Terry Schiavo and the Oscars
Betweeen the Terry Schiavo case, the Oscar Awards, a replay of the Bill Maher show I watched last night, and Clint Eastwood's "Million Dollar Baby", I began to rethink my opinion on euthanasia and the whole issue about the right to die.
On his show, Bill Maher brought up the film "Whose Life is it Anyway?", suggesting that a person's life and the decision to end it is his, and his alone. While I agree that a person should always retain the right to conduct his life according to his own desires so long as he does not harm another person, the case of Terry Schiavo is different because somebody else is making the decision for her.
While Tucker Carlson conceded that the police do not arrest people who take their own life, he added that studies of countries which have legalized euthanasia show a trend of pressure being put on family and relatives of the elderly, infirmed or retarded people to end their lives. I don't want to live in a society where elderly people are seen as a burden on society and that they should be sacrificed to make room for the youth.

> _Information supplied_
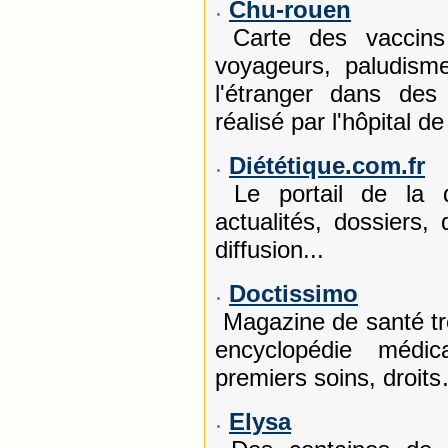
Chu-rouen
Carte des vaccins
voyageurs, paludism
l'étranger dans des
réalisé par l'hôpital d
Diététique.com.fr
Le portail de la di
actualités, dossiers,
diffusion...
Doctissimo
Magazine de santé trè
encyclopédie médi
premiers soins, droit
Elysa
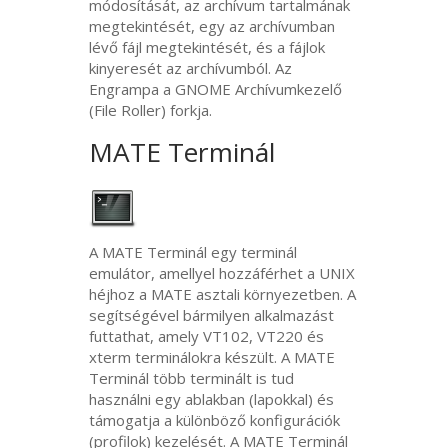
módosítását, az archívum tartalmának
megtekintését, egy az archívumban
lévő fájl megtekintését, és a fájlok
kinyeresét az archívumból. Az
Engrampa a
GNOME
Archívumkezelő
(File Roller) forkja.
MATE
Terminál
A
MATE
Terminál egy terminál
emulátor, amellyel hozzáférhet a
UNIX
héjhoz a
MATE
asztali környezetben. A
segítségével bármilyen alkalmazást
futtathat, amely
VT102
,
VT220
és
xterm terminálokra készült. A
MATE
Terminál több terminált is tud
használni egy ablakban (lapokkal) és
támogatja a különböző konfigurációk
(profilok) kezelését. A
MATE
Terminál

> _Assigned task_
In the piece on Terry Schiavo and the Oscars, what film did Bill Maher bring up on his show?

> _Exercise output_
"Whose Life is it Anyway?"